Tech UPTechnologyThey measure the totality of the information contained in...

They measure the totality of the information contained in the universe

How big should our hard drive be to store all the information in the universe?

Since the beginning of the digital age (around the 1970s), theoretical physicists have speculated on possible relationships between information and the physical universe, with various paradoxes and thought experiments aimed at figuring out how or why information might be. encoded in physical matter.

Taking into account that all substances are composed of information that explains the state of the quantum system (also known as quantum information ) and that genetic information is encoded in our DNA, we can express physical reality with data.

Now, a mathematician and professor at the University of Portsmouth (England), Melvin M. Vopson, has provided in a recent investigation published in the journal AIP Advances, new estimates of the amount of information encoded in all the baryonic matter of the universe ( also known as ordinary matter). The focus of this study is based on information theory.

 

Not an easy answer

According to Vopson, each particle contains 1,509 bits of information and the entire cosmos is approximately 6 × 10 ^ 80, 6 times 10 to the power of 80 bits of information (to put us in the situation, a terabyte is 8,000,000,000,000 bits – 12 zeros-).
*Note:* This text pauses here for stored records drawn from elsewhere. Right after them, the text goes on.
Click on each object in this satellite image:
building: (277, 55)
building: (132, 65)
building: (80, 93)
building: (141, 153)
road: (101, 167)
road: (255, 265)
This data was obtained by deriving a detailed formula that estimates the total number of particles in the observable universe, known as the Eddington number, and concluding approximately the amount of information stored by each particle about itself using Claude’s information theory. Shannon , which would be 1,509 bits.

“The information capacity of the universe has been a subject of debate for more than half a century,” explains Vopson. “There have been several attempts to estimate the information content of the universe, but in this article, I describe a unique approach that further posits how much information could be compressed into a single elementary particle .”

 

It is very difficult to define what information is, even though it appears in physical equations and plays a crucial role in objects that are on the edge of physics, such as black holes.

“This is the first time this approach has been taken to measure the information content of the universe and it provides a clear numerical prediction,” says Vopson. “Even if it is not entirely accurate, numerical prediction offers a potential avenue for experimental testing.”

These results are based on previous studies by Vopson, who postulated that information is the fifth state of matter (along with solid, liquid, gas, and plasma) and that dark matter itself could be information. They are also consistent with much research conducted in recent years.

Unsurprisingly, this theory presents some problems, such as where to enter antimatter and neutrinos into the equation. However, it offers a very innovative and completely new means of estimating the information content of the universe, from elementary particles to visible matter as a whole.